◆ Source document ◆
---------------

The Atlanta-based company expects fourth-quarter profit, excluding unusual items, of 45 cents to 50 cents a share _ below Thomson First Call's average of analyst projections at 57 cents a share.
Including charges, mostly asbestos-related expenses, the company expects to report between a loss of 1 cent a share and net income of 4 cents a share for the recently completed fourth quarter.
In the same period a year ago, the company earned 12 cents a share including charges and gains and 52 cents a share excluding items.
In midday trading, shares of Georgia-Pacific fell $1.83, or 5.1 percent, to $33.71 on the New York Stock Exchange.
Georgia-Pacific expects unusual items to include pretax asbestos-related charges of $159 million, or 38 cents a share.
The company also expects to post a pretax charge of $32 million, or 8 cents a share, for a combination of other unusual items.
In addition, Georgia-Pacific expects the fourth quarter to include a pretax charge of $27 million, or 6 cents a share, in net stock-based compensation expense.
The company expects its North American and international consumer products businesses, and the paper business, to report strong results at or above the company's expectations.
However, the company expects its packaging and building products segments to report performance below expectations, as results were hurt by maintenance downtime and in the packaging segment, a larger-than-usual drop-off in seasonal demand.
Georgia-Pacific said during 2004, new asbestos claims fell 32 percent from 2003, with about 59,700 claims pending at year end. Total payments to resolve claims in 2004 were $200 million, up from $189 million in the prior year.
The company will report its fourth quarter earnings Feb. 1.

---------------

◆ Supplied data ◆
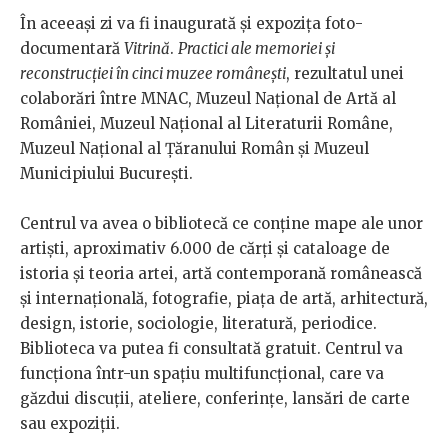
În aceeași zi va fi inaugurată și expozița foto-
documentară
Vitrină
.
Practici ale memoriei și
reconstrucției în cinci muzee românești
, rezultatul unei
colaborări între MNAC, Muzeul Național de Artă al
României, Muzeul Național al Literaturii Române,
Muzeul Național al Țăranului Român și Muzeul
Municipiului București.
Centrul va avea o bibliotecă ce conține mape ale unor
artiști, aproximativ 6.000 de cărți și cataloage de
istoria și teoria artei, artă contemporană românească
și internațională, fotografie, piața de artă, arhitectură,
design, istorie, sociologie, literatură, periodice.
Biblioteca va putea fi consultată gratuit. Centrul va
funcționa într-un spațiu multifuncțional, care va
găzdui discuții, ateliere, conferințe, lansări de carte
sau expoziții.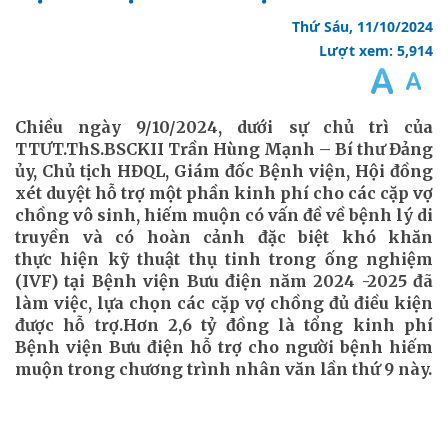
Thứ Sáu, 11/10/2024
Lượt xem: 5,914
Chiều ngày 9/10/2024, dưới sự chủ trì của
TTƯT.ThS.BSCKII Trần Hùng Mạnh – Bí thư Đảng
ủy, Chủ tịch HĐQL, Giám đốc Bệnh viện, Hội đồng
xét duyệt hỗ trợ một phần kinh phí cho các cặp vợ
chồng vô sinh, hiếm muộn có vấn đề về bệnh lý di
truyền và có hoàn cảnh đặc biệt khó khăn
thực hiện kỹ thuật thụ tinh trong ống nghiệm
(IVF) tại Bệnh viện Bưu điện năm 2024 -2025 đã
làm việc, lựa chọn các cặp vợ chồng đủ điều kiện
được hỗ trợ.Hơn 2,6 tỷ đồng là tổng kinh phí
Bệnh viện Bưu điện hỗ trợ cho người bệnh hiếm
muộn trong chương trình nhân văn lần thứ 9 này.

---------------

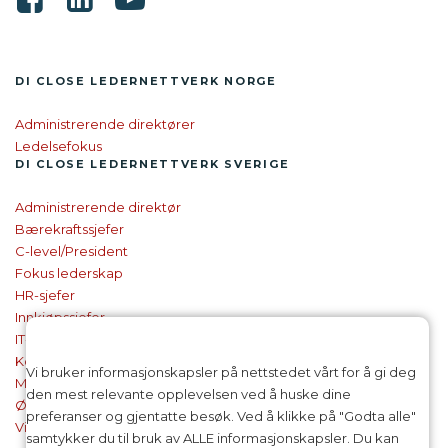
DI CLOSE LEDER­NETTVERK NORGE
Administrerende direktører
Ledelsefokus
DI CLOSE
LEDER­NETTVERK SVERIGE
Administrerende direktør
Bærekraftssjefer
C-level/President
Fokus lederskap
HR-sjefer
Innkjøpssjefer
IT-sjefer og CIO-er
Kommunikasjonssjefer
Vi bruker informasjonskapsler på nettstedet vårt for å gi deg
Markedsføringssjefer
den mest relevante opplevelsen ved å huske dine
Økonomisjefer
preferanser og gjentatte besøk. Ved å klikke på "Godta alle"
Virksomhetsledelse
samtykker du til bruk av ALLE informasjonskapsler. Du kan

---------------

◆ What the exercise asks ◆
In the news item about Georgia-Pacific's earnings outlook, by what percentage did new asbestos claims fall in 2004 compared with 2003?

◆ Task solution ◆
32 percent